More than half of the 700 students interviewed for the study [55.73 percent] said they felt unsafe, unwelcome, or uncomfortable at school owing to their Muslim identity.
This year’s study has revealed the highest level of Islamophobia in government-run schools in the US since CAIR-California began surveying in 2013.
“People have verbally abused me for being Muslim,” a young woman, 18, from Redwood City is quoted as saying in the survey report. “(They) mocked me and Islam and I have had my hijab pulled off by a classmate for no reason.”
“A 16-year-old female public school student from Orange County reported that her ‘teacher attacked [her] in front of [her] class’,” said Shabaik. “Saying things like ‘terrorist’ and ‘you don’t belong here'.”
Zahra Jamal, a professor at Rice University’s Boniuk Institute for Religious Tolerance in Houston, Texas, was quoted as saying that the CAIR report findings were consistent with a nationwide poll taken in 2020 that found 51 percent of Muslim students in kindergarten through 12th-grade public schools confronting religious bullying.

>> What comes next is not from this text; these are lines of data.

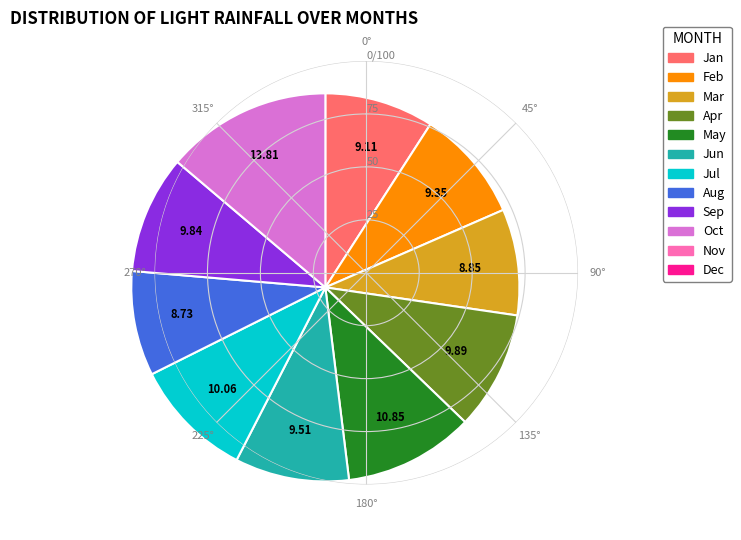

How many slices are in this pie chart?

10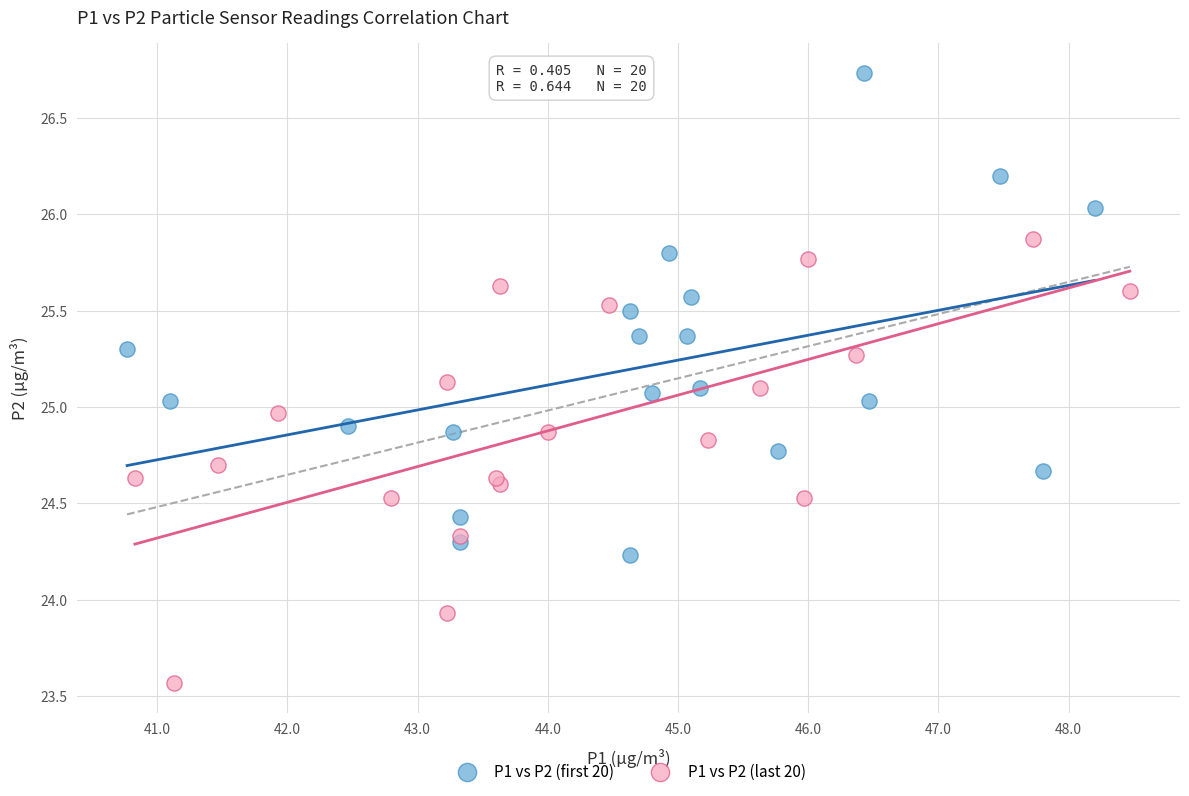

Which series reaches the maximum Y coordinate?

P1 vs P2 (first 20)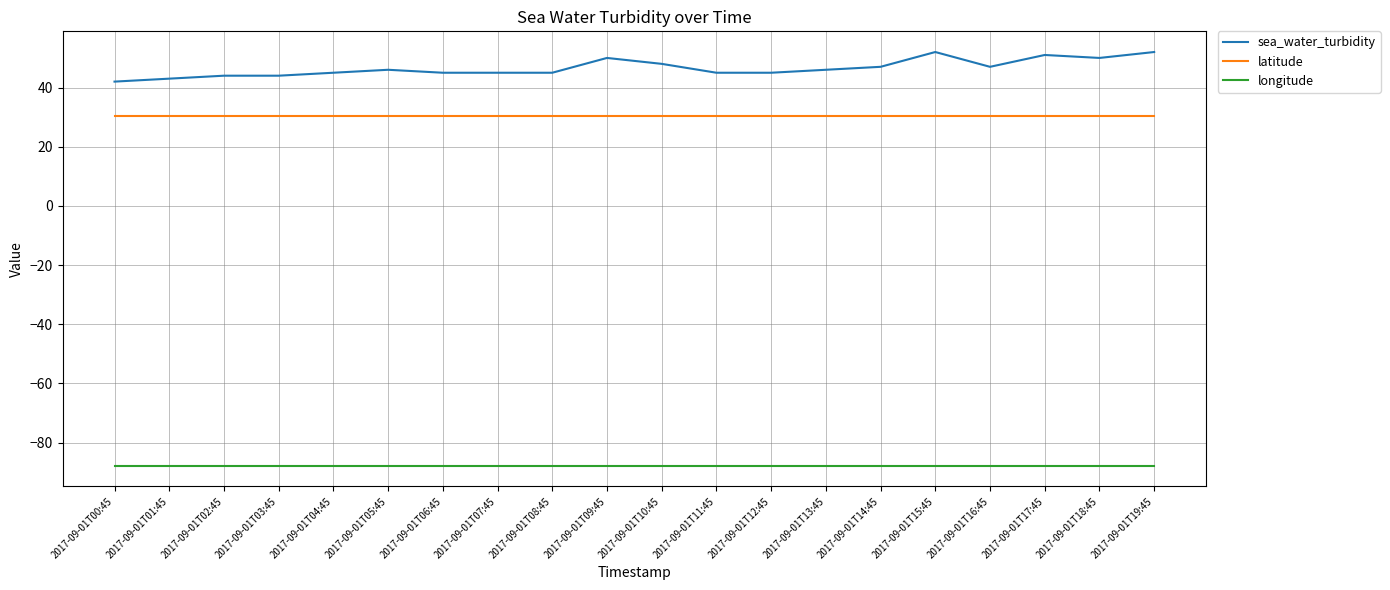

What is the total value across all series at 2017-09-01T18:45?

-7.4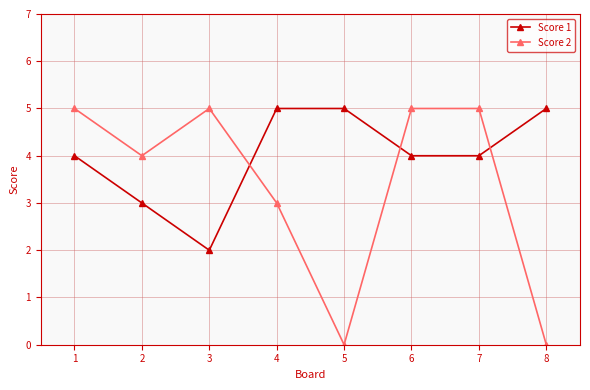

The value of Score 1 at 5 is 3. True or false?

False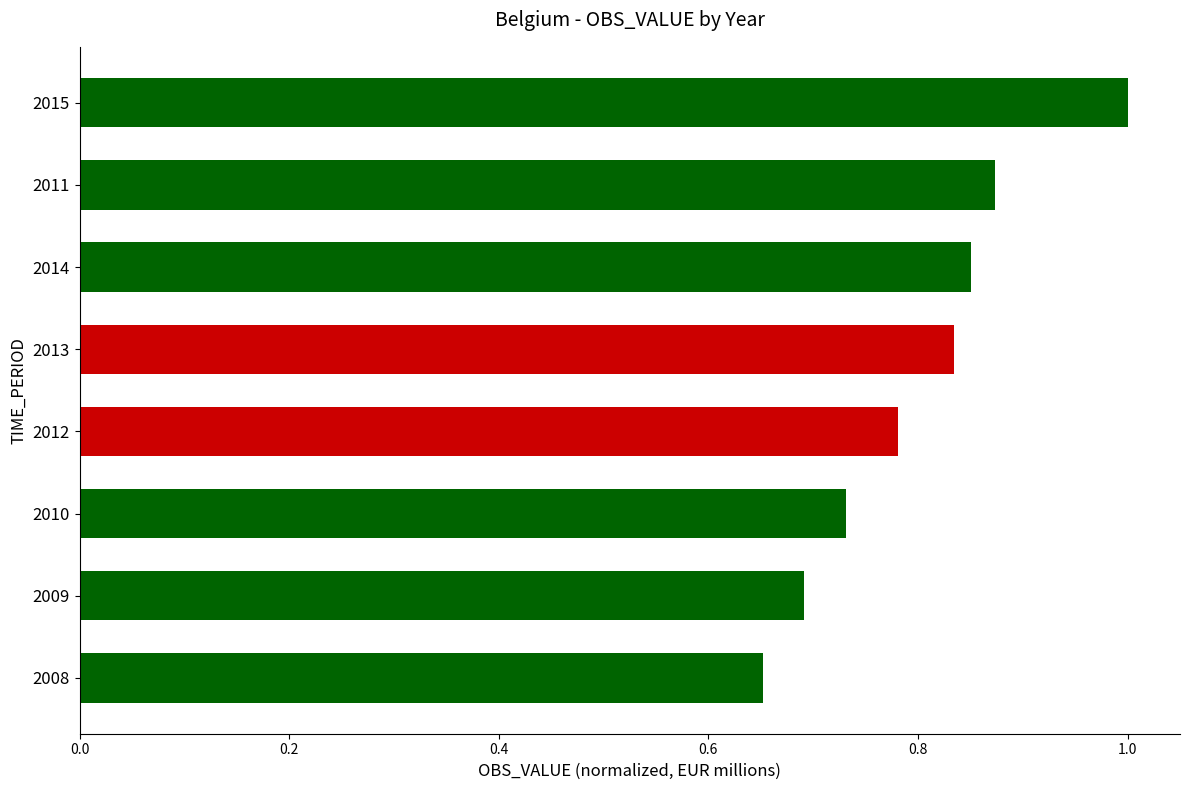

Where is the data nearest to the value 0?

2008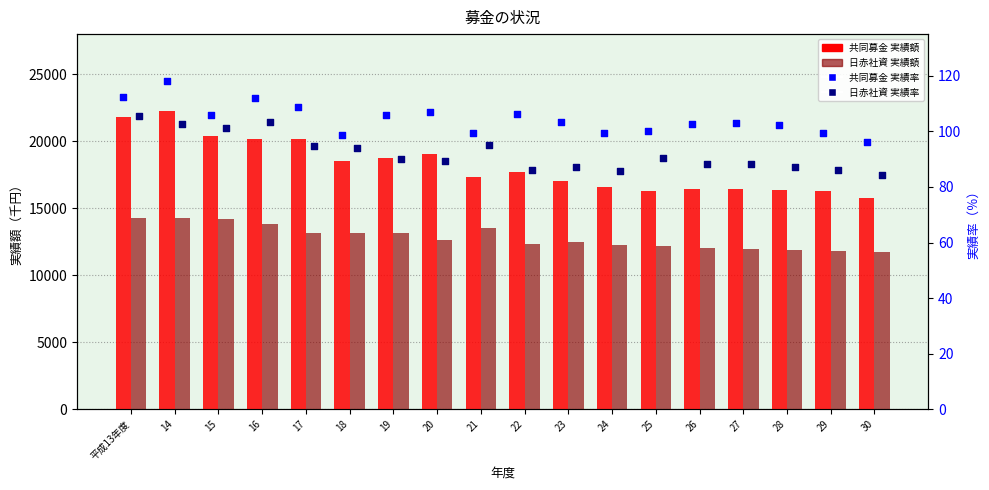

Which series contains the highest Y value?

共同募金_実績額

On the reason behind increasing anti-Muslim sentiments, particularly in US public schools, she said Islamophobia had always existed but it became “mainstream” after the Sept. 9 attacks in the US.
“After 9/11 and the rise of the Islamophobia industry, negative portrayals of Islam and Muslims became more mainstream and codified in media, law, politics, education, and pop culture,” Jamal said.
“Children face verbal abuse including name-callings, such as being called a raghead, sand N-word, terrorist, or child of bin Laden,” she added. “Some deal with insults against the faith of Islam often linked to 9/11 or ISIS [Daesh] and are subject to rumors that they are bombmakers.”
Last month, the United Nations officially recognized March 15 as the International Day to Combat Islamophobia, but some countries chose not to support the resolution.
The resolution was adopted at the 76th session of the UN General Assembly (UNGA) to mark the anniversary of the 2019 deadly attack on two mosques in New Zealand that left 51 people dead.